C’est ce lundi 5 mai, à 16 heures, que se clôturait l’appel d’offres de cession des actifs de l’armurier stéphanois Verney-Carron. Parmi les candidats à la reprise du plus ancien manufacturier d’armes français, on trouve le groupe Rivolier (320 salariés ; 150 M€ de CA en 2024).
Un tandem avec le tchèque RSBC
Basé à Saint-Just-Saint-Rambert, le distributeur d’armes et systémier ligérien a déposé, ce lundi, une offre de reprise des actifs de Verney-Carron, placé en redressement judiciaire depuis février dernier. Rivolier, qui a fait récemment l’acquisition de l’altiligérien Hexadrone, s’était déjà penché sur le dossier Verney-Carron au printemps 2022, avant sa prise de contrôle majoritaire en juin par le groupe Cybergun.
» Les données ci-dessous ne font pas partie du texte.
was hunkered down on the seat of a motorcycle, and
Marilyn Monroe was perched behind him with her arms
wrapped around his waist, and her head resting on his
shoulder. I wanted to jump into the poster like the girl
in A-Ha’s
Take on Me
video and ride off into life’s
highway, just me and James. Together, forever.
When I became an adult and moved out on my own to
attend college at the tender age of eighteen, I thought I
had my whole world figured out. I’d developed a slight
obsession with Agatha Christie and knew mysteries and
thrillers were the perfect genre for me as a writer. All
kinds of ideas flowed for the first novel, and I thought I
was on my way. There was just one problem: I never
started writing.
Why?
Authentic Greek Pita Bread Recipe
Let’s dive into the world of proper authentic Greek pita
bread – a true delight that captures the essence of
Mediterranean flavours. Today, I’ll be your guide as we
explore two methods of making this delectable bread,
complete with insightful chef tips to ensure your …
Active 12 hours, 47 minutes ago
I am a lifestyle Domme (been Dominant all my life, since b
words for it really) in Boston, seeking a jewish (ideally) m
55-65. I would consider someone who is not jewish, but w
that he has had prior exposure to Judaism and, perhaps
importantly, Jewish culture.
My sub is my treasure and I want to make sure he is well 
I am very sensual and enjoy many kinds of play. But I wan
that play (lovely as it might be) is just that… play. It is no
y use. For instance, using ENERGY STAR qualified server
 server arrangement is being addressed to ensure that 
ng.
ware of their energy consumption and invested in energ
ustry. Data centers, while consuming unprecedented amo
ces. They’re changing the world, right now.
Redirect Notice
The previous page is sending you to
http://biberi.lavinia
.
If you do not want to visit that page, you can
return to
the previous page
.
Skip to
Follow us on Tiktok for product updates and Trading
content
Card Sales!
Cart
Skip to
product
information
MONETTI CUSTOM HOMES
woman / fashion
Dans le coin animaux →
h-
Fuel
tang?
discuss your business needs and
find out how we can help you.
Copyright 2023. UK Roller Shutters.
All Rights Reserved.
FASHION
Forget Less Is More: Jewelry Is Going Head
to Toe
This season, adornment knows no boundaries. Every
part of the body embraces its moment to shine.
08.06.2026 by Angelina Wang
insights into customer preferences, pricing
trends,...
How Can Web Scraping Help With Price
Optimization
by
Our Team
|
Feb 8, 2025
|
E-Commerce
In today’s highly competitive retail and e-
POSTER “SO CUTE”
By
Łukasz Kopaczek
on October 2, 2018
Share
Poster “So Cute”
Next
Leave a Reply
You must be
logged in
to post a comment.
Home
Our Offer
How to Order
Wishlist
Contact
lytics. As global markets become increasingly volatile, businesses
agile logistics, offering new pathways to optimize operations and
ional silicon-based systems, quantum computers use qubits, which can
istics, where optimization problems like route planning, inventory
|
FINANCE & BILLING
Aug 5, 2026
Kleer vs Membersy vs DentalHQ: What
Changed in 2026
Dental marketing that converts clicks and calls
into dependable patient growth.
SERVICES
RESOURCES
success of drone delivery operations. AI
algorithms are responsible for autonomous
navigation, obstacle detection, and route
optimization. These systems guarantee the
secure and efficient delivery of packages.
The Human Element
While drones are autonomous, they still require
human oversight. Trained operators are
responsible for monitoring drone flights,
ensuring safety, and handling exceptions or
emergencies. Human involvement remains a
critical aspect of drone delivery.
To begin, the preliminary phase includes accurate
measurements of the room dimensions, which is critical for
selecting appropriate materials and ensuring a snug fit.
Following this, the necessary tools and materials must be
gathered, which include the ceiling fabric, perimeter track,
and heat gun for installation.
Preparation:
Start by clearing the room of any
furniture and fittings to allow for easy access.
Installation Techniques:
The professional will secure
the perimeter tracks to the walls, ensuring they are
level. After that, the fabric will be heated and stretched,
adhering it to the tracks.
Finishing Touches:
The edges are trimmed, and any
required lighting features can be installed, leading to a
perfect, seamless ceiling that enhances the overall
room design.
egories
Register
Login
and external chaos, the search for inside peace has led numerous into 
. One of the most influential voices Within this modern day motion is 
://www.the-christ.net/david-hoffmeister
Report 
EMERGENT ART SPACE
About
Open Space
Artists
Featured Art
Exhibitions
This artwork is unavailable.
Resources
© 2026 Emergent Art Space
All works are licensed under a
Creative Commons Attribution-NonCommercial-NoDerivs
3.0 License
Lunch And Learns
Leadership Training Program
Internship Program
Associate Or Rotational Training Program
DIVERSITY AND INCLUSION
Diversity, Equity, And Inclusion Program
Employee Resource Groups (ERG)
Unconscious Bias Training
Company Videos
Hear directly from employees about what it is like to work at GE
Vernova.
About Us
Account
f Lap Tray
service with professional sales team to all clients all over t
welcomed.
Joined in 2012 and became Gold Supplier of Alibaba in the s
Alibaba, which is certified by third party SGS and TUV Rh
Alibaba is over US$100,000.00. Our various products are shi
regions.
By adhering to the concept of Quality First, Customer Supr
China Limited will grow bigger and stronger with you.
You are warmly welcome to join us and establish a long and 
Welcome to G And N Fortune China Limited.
À l’époque, le prix d’acquisition demandé avait quelque peu refroidi les ardeurs du distributeur ligérien.
"Il y a urgence à sortir la tête de Verney-Carron de l’eau."
Le contexte est désormais différent. "Il y a urgence à sortir la tête de Verney-Carron de l’eau", insiste Arnaud Van Robais, PDG du groupe Rivolier. Pour tenter de l’emporter, le groupe ligérien s’est allié au familly office tchèque RSBC, qui avait racheté en 2017 le fabricant slovène d’armes de petit calibre Arex, et l’autrichien Steyr en 2024. Au sein de ce tandem, Rivolier devrait être majoritaire à hauteur de 65 %, permettant ainsi à Verney-Carron de rester sous pavillon français. "Conserver un savoir-faire français, qui plus est dans la Loire, est un des points que nous défendons dans le dossier que nous avons déposé auprès de l’administrateur judiciaire", confie encore Arnaud Van Robais.
Un accord unit Rivolier et Verney-Carron
Le second point, c’est l’accord de commercialisation qui unit déjà les deux entités. Depuis septembre 2023, Rivolier est le distributeur exclusif sur le marché français de "l’ensemble de la gamme de fusils et carabines de chasse fabriquée et mise sur le marché par la société Verney-Carron et les lanceurs sublétaux de balles de défense Flash-Ball", selon un communiqué.
Cet accord de distribution prévoyait un ambitieux plan de développement allant de près d’un million d’euros de chiffre d’affaires dès 2023 à près de 7 millions d’euros en 2026. En septembre 2024, le directeur général de Rivolier nous avait confié que l’on était bien en deçà des prévisions annoncées lors de la signature de l’accord de distribution.
Pour autant, Rivolier croit toujours au potentiel de la marque Verney-Carron, tant sur la chasse que sur les armes sublétales. "Nous avons des contrats en cours avec le ministère de l’Intérieur et un certain nombre de Polices Municipales et encore bien d’autres projets de marchés dans les tuyaux", insiste Arnaud Van Robais.
Un plan de continuation toujours espéré par Cybergun
L’offre de reprise du tandem Rivolier-RSBC sera étudiée par le tribunal de commerce de Saint-Etienne le 28 mai. Au même titre que l’ensemble des autres offres qui seront déposées avant 16 heures ce 5 mai. "Une dizaine d’acteurs sont intéressés, des Français et des étrangers", avait confié le PDG de Cybergun, Hugo Brugière au micro d’Ici Saint-Etienne.
Dans un communiqué, daté du 30 avril, l’actionnaire majoritaire de Verney-Carron, le groupe francilien Cybergun, annonçait toutefois son intention de mettre à profit la prolongation de la période d’observation "pour poursuivre la préparation d’un plan de continuation pour lequel la recherche d’un financement est toujours en cours". "Dans l’intervalle, Cybergun se voit dans l’incapacité d’arrêter et auditer ses comptes annuels 2024, faute de visibilité sur le traitement comptable de la participation majoritaire dans Verney-Carron, et espère pouvoir publier au plus tard fin juin 2025", précise le communiqué.